TRACE the Evidence: Constructing Knowledge-Grounded Reasoning Chains for Retrieval-Augmented Generation
Jinyuan Fang, Zaiqiao Meng, Craig Macdonald
TL;DR
TRACE tackles retrieval noise in retrieval-augmented generation for multi-hop QA by turning retrieved text into a knowledge graph and building knowledge-grounded reasoning chains. It introduces a KG Generator to extract triples per document and an Autoregressive Reasoning Chain Constructor to assemble coherent chains, which can serve directly as context (TRACE-Triple) or guide document selection (TRACE-Doc). Across HotPotQA, 2WikiMultiHopQA, and MuSiQue in zero-shot settings, TRACE yields up to 14.03% EM improvement over using all documents, with chains often providing sufficient context and reducing input length. The work demonstrates that structured, KG-grounded reasoning can enhance the robustness and efficiency of RAG systems, while acknowledging limitations in KG coverage and proposing avenues for quantitative evaluation of KG and chain quality.
Abstract
Retrieval-augmented generation (RAG) offers an effective approach for addressing question answering (QA) tasks.
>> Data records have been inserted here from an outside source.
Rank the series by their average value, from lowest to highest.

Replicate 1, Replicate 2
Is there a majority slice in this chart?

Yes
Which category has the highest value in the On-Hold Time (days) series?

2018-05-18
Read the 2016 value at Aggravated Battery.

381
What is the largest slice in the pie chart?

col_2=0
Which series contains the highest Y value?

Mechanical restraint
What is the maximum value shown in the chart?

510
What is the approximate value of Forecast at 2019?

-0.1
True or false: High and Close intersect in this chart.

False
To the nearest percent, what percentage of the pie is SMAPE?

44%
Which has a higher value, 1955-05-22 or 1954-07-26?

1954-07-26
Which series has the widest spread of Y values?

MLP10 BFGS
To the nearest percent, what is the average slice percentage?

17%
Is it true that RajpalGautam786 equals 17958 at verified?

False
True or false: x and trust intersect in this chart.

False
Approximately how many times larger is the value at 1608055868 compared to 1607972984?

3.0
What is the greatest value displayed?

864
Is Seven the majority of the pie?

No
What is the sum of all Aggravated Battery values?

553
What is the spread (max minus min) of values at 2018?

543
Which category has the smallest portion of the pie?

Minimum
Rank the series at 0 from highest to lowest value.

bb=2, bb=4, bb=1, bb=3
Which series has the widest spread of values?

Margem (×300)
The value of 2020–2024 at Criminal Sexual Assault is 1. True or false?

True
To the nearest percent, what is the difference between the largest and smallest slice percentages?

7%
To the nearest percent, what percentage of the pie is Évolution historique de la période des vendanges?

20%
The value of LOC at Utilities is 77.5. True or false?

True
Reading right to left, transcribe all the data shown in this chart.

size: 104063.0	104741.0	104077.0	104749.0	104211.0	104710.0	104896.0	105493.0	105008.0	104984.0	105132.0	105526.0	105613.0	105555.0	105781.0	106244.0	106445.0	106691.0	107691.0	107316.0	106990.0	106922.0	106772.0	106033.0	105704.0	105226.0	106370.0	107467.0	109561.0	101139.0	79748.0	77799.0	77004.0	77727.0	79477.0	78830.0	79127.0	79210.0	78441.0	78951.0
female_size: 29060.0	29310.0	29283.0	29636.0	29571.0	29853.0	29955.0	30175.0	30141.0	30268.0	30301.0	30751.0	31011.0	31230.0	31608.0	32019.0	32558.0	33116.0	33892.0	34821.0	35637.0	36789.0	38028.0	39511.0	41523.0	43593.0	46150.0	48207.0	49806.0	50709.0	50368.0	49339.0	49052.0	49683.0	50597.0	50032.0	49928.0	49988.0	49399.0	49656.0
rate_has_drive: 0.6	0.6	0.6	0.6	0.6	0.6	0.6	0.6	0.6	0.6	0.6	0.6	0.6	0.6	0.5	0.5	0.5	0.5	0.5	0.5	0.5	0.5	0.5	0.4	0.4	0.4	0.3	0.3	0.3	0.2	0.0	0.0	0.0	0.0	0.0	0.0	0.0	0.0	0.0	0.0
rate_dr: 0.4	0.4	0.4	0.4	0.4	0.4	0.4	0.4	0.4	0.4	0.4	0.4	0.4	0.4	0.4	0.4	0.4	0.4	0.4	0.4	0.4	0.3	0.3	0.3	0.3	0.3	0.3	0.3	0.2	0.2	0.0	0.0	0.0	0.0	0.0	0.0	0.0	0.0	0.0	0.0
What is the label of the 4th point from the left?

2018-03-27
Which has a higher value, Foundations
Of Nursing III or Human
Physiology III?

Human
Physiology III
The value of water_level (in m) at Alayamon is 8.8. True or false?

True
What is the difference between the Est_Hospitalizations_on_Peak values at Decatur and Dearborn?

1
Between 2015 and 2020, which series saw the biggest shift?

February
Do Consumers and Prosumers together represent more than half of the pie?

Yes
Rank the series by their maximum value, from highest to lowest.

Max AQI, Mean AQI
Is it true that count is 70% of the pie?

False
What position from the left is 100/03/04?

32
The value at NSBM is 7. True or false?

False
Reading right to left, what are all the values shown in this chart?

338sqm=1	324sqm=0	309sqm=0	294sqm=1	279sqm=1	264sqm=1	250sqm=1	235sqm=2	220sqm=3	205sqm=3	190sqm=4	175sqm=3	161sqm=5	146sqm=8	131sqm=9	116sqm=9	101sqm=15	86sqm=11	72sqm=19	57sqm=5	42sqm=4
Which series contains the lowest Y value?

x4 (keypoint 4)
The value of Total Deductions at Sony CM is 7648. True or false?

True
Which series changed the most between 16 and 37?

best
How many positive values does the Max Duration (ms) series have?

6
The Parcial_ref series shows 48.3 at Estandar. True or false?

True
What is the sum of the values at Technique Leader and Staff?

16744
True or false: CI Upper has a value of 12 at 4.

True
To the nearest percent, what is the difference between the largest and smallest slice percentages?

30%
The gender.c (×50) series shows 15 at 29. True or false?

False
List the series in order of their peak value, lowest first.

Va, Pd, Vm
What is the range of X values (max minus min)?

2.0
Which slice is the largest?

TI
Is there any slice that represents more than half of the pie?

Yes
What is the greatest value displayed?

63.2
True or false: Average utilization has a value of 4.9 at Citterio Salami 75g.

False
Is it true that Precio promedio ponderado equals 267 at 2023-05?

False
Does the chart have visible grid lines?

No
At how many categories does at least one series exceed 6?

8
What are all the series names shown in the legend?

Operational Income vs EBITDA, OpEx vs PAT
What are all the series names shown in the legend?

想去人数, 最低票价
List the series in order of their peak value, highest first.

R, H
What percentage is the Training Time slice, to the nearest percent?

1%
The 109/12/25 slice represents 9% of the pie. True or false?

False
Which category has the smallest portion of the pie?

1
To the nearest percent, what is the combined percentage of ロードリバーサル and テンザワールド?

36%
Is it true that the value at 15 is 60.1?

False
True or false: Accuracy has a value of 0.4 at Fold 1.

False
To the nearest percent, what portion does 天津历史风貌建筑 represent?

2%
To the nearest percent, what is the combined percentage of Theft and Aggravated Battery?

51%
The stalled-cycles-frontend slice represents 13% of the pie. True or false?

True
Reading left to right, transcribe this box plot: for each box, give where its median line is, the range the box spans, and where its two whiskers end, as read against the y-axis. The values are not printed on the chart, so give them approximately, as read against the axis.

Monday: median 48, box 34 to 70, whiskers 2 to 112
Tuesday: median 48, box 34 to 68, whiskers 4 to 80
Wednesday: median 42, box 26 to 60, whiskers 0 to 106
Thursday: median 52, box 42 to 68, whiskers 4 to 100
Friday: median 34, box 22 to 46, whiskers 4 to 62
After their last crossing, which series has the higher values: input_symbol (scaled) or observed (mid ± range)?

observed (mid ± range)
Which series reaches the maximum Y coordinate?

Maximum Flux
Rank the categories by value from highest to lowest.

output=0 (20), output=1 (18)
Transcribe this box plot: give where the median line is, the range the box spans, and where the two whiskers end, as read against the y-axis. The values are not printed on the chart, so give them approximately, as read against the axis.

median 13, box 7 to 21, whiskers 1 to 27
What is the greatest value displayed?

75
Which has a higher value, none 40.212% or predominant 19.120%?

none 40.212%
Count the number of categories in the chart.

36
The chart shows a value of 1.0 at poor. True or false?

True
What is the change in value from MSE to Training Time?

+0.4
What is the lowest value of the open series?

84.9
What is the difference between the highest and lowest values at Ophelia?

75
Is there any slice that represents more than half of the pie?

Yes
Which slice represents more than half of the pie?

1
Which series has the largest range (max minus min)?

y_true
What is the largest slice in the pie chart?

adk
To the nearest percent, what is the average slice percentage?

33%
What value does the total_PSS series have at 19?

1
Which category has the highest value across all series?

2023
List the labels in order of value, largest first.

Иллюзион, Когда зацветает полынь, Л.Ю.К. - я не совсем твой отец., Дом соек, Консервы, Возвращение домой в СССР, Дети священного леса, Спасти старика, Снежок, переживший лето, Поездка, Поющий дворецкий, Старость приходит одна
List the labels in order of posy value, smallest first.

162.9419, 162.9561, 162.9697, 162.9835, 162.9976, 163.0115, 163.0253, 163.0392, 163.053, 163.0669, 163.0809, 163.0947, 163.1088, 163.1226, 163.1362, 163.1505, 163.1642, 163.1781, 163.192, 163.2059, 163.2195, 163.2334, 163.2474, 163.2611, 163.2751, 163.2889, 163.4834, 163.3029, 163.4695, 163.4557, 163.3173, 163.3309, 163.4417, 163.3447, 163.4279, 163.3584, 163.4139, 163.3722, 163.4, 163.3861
However, the imperfections of the retrievers in RAG models often result in the retrieval of irrelevant information, which could introduce noises and degrade the performance, especially when handling multi-hop questions that require multiple steps of reasoning. To enhance the multi-hop reasoning ability of RAG models, we propose TRACE. TRACE constructs knowledge-grounded reasoning chains, which are a series of logically connected knowledge triples, to identify and integrate supporting evidence from the retrieved documents for answering questions. Specifically, TRACE employs a KG Generator to create a knowledge graph (KG) from the retrieved documents, and then uses an Autoregressive Reasoning Chain Constructor to build reasoning chains. Experimental results on three multi-hop QA datasets show that TRACE achieves an average performance improvement of up to 14.03% compared to using all the retrieved documents. Moreover, the results indicate that using reasoning chains as context, rather than the entire documents, is often sufficient to correctly answer questions.